> _Problem to solve_: In the entries below, find the line with "right shoulder: (80, 88)" and the line with "left ear: (56, 65)". Print those two and everything between them exactly, and nothing else.

*** Opening of Given data ***

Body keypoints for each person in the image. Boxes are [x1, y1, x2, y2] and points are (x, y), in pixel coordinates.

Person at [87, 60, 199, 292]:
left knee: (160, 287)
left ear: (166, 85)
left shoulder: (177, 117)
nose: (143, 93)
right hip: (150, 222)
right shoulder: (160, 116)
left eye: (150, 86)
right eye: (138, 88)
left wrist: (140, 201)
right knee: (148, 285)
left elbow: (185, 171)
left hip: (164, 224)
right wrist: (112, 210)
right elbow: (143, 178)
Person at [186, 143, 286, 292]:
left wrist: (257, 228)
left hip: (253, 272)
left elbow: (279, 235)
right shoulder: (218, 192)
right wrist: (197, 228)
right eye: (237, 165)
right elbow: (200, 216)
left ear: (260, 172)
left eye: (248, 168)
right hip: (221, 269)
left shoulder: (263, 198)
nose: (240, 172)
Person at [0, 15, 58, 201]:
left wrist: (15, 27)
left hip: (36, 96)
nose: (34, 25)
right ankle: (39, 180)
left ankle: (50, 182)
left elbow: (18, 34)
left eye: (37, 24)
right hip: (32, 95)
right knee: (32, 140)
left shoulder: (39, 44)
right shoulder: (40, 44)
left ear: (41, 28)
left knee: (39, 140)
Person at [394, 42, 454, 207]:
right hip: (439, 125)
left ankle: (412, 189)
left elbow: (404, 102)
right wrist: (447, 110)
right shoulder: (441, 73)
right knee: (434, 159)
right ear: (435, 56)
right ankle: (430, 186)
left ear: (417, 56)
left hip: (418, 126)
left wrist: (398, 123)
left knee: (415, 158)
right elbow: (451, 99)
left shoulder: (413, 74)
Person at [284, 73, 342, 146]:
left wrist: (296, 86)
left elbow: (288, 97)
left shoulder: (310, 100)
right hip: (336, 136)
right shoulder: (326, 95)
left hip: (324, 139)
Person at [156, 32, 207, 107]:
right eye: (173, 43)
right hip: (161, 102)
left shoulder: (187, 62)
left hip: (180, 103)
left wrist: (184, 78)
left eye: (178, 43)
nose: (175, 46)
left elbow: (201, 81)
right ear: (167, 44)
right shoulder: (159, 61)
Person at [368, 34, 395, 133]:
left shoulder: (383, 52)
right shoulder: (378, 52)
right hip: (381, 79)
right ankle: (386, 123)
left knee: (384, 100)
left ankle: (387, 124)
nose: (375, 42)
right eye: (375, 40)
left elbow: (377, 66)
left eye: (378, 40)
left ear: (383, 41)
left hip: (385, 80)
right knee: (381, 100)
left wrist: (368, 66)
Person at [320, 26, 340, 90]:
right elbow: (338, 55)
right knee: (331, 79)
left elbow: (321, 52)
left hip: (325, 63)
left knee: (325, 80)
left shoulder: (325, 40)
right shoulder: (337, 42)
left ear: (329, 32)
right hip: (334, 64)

*** Close of Given data ***
*** Opening of Given data ***

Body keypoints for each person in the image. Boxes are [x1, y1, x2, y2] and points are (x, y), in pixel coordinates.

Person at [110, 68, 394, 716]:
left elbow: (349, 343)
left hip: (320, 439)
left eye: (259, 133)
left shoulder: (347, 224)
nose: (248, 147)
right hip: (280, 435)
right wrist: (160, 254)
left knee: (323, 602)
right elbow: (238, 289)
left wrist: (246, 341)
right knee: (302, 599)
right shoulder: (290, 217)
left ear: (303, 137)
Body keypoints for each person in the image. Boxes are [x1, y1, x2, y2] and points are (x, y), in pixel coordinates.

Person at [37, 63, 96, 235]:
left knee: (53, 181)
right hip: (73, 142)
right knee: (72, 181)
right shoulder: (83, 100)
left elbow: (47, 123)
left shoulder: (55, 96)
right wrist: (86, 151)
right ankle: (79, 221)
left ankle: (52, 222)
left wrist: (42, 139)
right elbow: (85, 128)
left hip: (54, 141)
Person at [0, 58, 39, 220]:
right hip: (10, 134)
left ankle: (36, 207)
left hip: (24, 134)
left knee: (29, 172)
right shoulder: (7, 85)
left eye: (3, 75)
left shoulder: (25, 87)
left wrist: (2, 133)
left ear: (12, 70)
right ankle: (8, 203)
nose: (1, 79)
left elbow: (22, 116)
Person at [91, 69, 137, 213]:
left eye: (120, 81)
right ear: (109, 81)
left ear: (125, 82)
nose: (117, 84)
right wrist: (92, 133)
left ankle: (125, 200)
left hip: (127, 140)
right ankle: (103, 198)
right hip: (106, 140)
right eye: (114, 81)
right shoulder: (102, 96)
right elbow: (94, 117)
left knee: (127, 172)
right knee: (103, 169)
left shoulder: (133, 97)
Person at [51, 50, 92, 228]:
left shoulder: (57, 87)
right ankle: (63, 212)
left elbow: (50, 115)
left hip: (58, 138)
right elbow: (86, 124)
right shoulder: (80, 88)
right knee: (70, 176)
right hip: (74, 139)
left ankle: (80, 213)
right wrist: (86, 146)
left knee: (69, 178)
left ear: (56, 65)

*** Close of Given data ***

> _Reply_:
right shoulder: (80, 88)
right knee: (70, 176)
right hip: (74, 139)
left ankle: (80, 213)
right wrist: (86, 146)
left knee: (69, 178)
left ear: (56, 65)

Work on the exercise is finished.